Is this normal?

The friendliest place on the web for anyone with an interest in aquariums or fish keeping!
If you have answers, please help by responding to the unanswered posts.

cookiedough

Aquarium Advice Newbie
Joined
Jun 29, 2013
Messages
9
Hello everyone!

I'm Kathy and I have a small 5 gallon, planted (live) tank for one beta that I'm trying to cycle for the very first time. I've read the instructions here maybe 50 times to make sure I'm doing right. It's been about 15 days and I seem to be stalled. Ammonia showing 0 each morning, Nitrites off the chart but Nitrates are very low. I guess I'm just too impatient! I have had to do two PWCs two days in a row because my PH started dropping for some reason. Still waiting for that magical morning when A and Nitrites are gone.
Do things normally take this long? I thought (or was hoping) that with such a small tank this would be much faster. Oh, I had no seeding material, just ammonia, plants and a tiny bit of fish flakes once or twice.

My other worry is the Beta. I'm not sure he's going to be okay with the filter in his new home when he finally gets there. Right now he lives in a large, 2 gallon jar (no filter) and seems to be completely happy and thriving. He takes bloodworms off my hand and it's great having a happy and healthy fish!
My question is, Is it okay to turn his filter off at night or will that upset the balance in the cycled tank? Maybe I'll just wait until I see how he adjusts, the filter doesn't have a very strong current, I've tried to situate plants in the way to block it and he does have an aquarium decoration to hide in to get away from the flow if he wants.

This is a great forum and site and I've really enjoyed learning from it!! Thanks in advance for any helpful encouragement!
 
You could stop dosing ammonia for a couple of days and see if anything changes. If not, you might want to do water changes until your nitrite reading is down to 1 or 2, then dose more ammonia. It can take a while for nitrites to drop, even in small tanks. Just try to keep your pH stable with PWCs (adding a buffer may help too). One thing you can do is compare the nitrate level of your tap water to the nitrate level in the tank. If the nitrate concentration is a bit higher in the tank, then at least you know you're on your way.
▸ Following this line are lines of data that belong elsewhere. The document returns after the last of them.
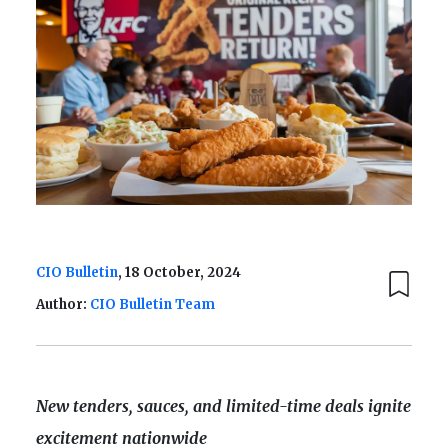
CIO Bulletin
, 18 October, 2024
Author:
CIO Bulletin Team
New tenders, sauces, and limited-time deals ignite
excitement nationwide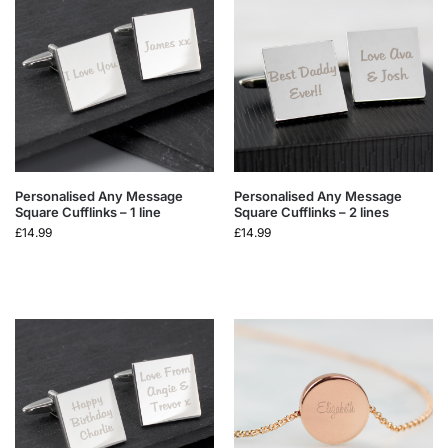
Personalised Any Message
Personalised Any Message
Square Cufflinks – 1 line
Square Cufflinks – 2 lines
£
14.99
£
14.99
If you need to reduce the flow, and your filter doesn't have the option, you could put a sponge pre-filter over the intake tube. (which has the added bonus of providing more bio-filter surface area)
 
Smaller tanks take much longer to cycle. I have two 5 gallons that used to have a betta in each one.

Honestly with the plants and only stocking a beta I would do a small water change and wait a couple days till your nitrItes are at zero and then put your beta in. You probably have plenty of bacteria along with the plants to handle his bioload. I always just popped my betas straight in with plants and just did water changes if anything got out of wack, no different than changing the water in his bowl? I'm a fish in cycle type a girl though ;)


As for the filter, no the betas don't like it at first. Most are used to living in a jar so you gotta give them time to get used to it. Once they are they love it. I had one woth an internal fluval minifilter and I just turned the flow on the lowest setting. Another I had a small hob filter and I fixed a sponge on the filter outtake that distributed the flow so there wasn't much current.